**To-do item**
Transcribe the records below exactly, leaving out any pictures.

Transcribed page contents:
'''
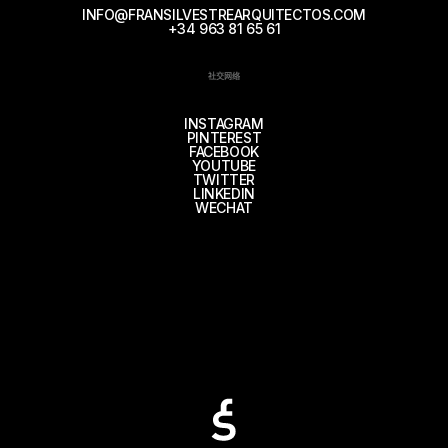
INFO@FRANSILVESTREARQUITECTOS.COM
+34 963 81 65 61
社交网络
INSTAGRAM
PINTEREST
FACEBOOK
YOUTUBE
TWITTER
LINKEDIN
WECHAT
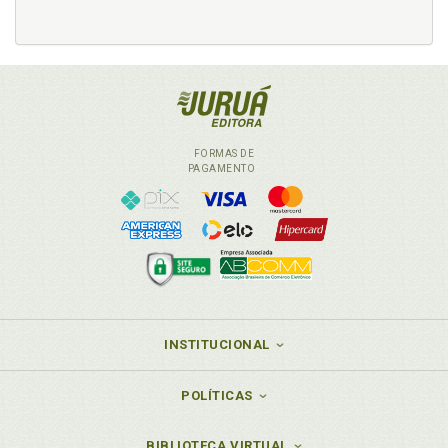
FORMAS DE
PAGAMENTO
INSTITUCIONAL
POLÍTICAS
BIBLIOTECA VIRTUAL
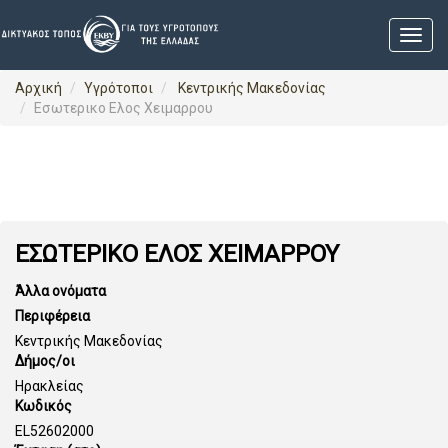
Αρχική
Υγρότοποι
Κεντρικής Μακεδονίας
Εσωτερικο Ελος Χειμαρρου
ΕΣΩΤΕΡΙΚΟ ΕΛΟΣ ΧΕΙΜΑΡΡΟΥ
Άλλα ονόματα
Περιφέρεια
Κεντρικής Μακεδονίας
Δήμος/οι
Ηρακλείας
Κωδικός
EL52602000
'''
**Output**
INFO@FRANSILVESTREARQUITECTOS.COM
+34 963 81 65 61
社交网络
INSTAGRAM
PINTEREST
FACEBOOK
YOUTUBE
TWITTER
LINKEDIN
WECHAT
FORMAS DE
PAGAMENTO
INSTITUCIONAL
POLÍTICAS
BIBLIOTECA VIRTUAL
Αρχική
Υγρότοποι
Κεντρικής Μακεδονίας
Εσωτερικο Ελος Χειμαρρου
ΕΣΩΤΕΡΙΚΟ ΕΛΟΣ ΧΕΙΜΑΡΡΟΥ
Άλλα ονόματα
Περιφέρεια
Κεντρικής Μακεδονίας
Δήμος/οι
Ηρακλείας
Κωδικός
EL52602000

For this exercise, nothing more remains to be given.